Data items
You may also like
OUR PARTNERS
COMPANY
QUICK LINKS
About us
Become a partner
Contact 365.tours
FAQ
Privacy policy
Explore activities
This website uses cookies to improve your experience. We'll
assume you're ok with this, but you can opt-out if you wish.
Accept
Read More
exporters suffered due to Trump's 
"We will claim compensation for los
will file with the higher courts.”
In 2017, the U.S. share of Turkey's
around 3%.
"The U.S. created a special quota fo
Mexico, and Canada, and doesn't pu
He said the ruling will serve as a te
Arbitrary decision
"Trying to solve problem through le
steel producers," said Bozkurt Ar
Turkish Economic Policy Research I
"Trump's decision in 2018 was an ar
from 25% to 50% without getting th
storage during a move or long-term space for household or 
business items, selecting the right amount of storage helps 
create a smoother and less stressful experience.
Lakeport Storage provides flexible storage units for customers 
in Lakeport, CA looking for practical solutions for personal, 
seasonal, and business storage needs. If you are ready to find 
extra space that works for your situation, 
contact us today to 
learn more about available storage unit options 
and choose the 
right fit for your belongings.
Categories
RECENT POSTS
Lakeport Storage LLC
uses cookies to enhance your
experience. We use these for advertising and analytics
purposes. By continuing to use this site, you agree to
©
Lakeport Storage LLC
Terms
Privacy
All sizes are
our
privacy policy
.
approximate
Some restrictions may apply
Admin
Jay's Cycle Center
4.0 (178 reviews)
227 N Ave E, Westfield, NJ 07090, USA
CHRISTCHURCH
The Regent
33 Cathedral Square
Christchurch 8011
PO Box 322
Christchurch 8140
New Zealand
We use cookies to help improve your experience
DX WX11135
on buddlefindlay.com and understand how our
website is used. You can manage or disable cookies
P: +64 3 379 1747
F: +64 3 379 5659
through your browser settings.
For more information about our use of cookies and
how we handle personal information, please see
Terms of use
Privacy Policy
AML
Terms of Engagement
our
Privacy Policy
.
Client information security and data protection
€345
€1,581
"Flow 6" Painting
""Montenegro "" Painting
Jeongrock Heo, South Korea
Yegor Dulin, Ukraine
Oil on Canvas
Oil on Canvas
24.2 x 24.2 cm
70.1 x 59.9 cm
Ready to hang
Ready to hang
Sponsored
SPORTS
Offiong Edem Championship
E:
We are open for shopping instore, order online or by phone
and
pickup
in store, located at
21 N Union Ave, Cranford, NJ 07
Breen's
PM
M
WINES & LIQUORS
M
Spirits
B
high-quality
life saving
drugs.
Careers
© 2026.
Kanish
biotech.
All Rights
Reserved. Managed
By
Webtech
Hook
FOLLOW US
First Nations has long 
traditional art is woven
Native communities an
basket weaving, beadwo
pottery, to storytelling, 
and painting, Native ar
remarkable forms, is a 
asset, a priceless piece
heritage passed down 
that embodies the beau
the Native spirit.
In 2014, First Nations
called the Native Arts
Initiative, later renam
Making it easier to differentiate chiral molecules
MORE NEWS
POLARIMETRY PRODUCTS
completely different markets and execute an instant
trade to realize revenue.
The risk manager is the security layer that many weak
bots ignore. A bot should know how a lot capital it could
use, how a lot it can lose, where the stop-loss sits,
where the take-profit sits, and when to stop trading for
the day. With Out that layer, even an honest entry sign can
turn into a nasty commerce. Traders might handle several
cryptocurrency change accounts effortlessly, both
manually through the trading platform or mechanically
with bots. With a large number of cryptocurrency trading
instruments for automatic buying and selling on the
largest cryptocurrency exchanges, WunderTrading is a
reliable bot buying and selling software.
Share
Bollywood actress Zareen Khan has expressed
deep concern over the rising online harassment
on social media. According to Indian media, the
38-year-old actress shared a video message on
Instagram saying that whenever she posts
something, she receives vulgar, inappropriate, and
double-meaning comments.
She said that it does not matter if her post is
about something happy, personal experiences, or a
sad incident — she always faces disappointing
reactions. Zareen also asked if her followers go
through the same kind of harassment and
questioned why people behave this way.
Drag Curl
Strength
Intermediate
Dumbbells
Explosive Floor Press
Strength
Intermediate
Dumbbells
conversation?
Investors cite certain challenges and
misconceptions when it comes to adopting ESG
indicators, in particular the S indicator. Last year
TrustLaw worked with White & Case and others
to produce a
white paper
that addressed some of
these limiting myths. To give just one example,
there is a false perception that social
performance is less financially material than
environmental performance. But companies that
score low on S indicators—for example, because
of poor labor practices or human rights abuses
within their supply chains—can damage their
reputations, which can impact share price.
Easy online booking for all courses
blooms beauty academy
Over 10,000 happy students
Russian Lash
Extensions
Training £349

(Your assignment)
Reproduce all of the entries above verbatim.

(Response box)
You may also like
OUR PARTNERS
COMPANY
QUICK LINKS
About us
Become a partner
Contact 365.tours
FAQ
Privacy policy
Explore activities
This website uses cookies to improve your experience. We'll
assume you're ok with this, but you can opt-out if you wish.
Accept
Read More
exporters suffered due to Trump's 
"We will claim compensation for los
will file with the higher courts.”
In 2017, the U.S. share of Turkey's
around 3%.
"The U.S. created a special quota fo
Mexico, and Canada, and doesn't pu
He said the ruling will serve as a te
Arbitrary decision
"Trying to solve problem through le
steel producers," said Bozkurt Ar
Turkish Economic Policy Research I
"Trump's decision in 2018 was an ar
from 25% to 50% without getting th
storage during a move or long-term space for household or 
business items, selecting the right amount of storage helps 
create a smoother and less stressful experience.
Lakeport Storage provides flexible storage units for customers 
in Lakeport, CA looking for practical solutions for personal, 
seasonal, and business storage needs. If you are ready to find 
extra space that works for your situation, 
contact us today to 
learn more about available storage unit options 
and choose the 
right fit for your belongings.
Categories
RECENT POSTS
Lakeport Storage LLC
uses cookies to enhance your
experience. We use these for advertising and analytics
purposes. By continuing to use this site, you agree to
©
Lakeport Storage LLC
Terms
Privacy
All sizes are
our
privacy policy
.
approximate
Some restrictions may apply
Admin
Jay's Cycle Center
4.0 (178 reviews)
227 N Ave E, Westfield, NJ 07090, USA
CHRISTCHURCH
The Regent
33 Cathedral Square
Christchurch 8011
PO Box 322
Christchurch 8140
New Zealand
We use cookies to help improve your experience
DX WX11135
on buddlefindlay.com and understand how our
website is used. You can manage or disable cookies
P: +64 3 379 1747
F: +64 3 379 5659
through your browser settings.
For more information about our use of cookies and
how we handle personal information, please see
Terms of use
Privacy Policy
AML
Terms of Engagement
our
Privacy Policy
.
Client information security and data protection
€345
€1,581
"Flow 6" Painting
""Montenegro "" Painting
Jeongrock Heo, South Korea
Yegor Dulin, Ukraine
Oil on Canvas
Oil on Canvas
24.2 x 24.2 cm
70.1 x 59.9 cm
Ready to hang
Ready to hang
Sponsored
SPORTS
Offiong Edem Championship
E:
We are open for shopping instore, order online or by phone
and
pickup
in store, located at
21 N Union Ave, Cranford, NJ 07
Breen's
PM
M
WINES & LIQUORS
M
Spirits
B
high-quality
life saving
drugs.
Careers
© 2026.
Kanish
biotech.
All Rights
Reserved. Managed
By
Webtech
Hook
FOLLOW US
First Nations has long 
traditional art is woven
Native communities an
basket weaving, beadwo
pottery, to storytelling, 
and painting, Native ar
remarkable forms, is a 
asset, a priceless piece
heritage passed down 
that embodies the beau
the Native spirit.
In 2014, First Nations
called the Native Arts
Initiative, later renam
Making it easier to differentiate chiral molecules
MORE NEWS
POLARIMETRY PRODUCTS
completely different markets and execute an instant
trade to realize revenue.
The risk manager is the security layer that many weak
bots ignore. A bot should know how a lot capital it could
use, how a lot it can lose, where the stop-loss sits,
where the take-profit sits, and when to stop trading for
the day. With Out that layer, even an honest entry sign can
turn into a nasty commerce. Traders might handle several
cryptocurrency change accounts effortlessly, both
manually through the trading platform or mechanically
with bots. With a large number of cryptocurrency trading
instruments for automatic buying and selling on the
largest cryptocurrency exchanges, WunderTrading is a
reliable bot buying and selling software.
Share
Bollywood actress Zareen Khan has expressed
deep concern over the rising online harassment
on social media. According to Indian media, the
38-year-old actress shared a video message on
Instagram saying that whenever she posts
something, she receives vulgar, inappropriate, and
double-meaning comments.
She said that it does not matter if her post is
about something happy, personal experiences, or a
sad incident — she always faces disappointing
reactions. Zareen also asked if her followers go
through the same kind of harassment and
questioned why people behave this way.
Drag Curl
Strength
Intermediate
Dumbbells
Explosive Floor Press
Strength
Intermediate
Dumbbells
conversation?
Investors cite certain challenges and
misconceptions when it comes to adopting ESG
indicators, in particular the S indicator. Last year
TrustLaw worked with White & Case and others
to produce a
white paper
that addressed some of
these limiting myths. To give just one example,
there is a false perception that social
performance is less financially material than
environmental performance. But companies that
score low on S indicators—for example, because
of poor labor practices or human rights abuses
within their supply chains—can damage their
reputations, which can impact share price.
Easy online booking for all courses
blooms beauty academy
Over 10,000 happy students
Russian Lash
Extensions
Training £349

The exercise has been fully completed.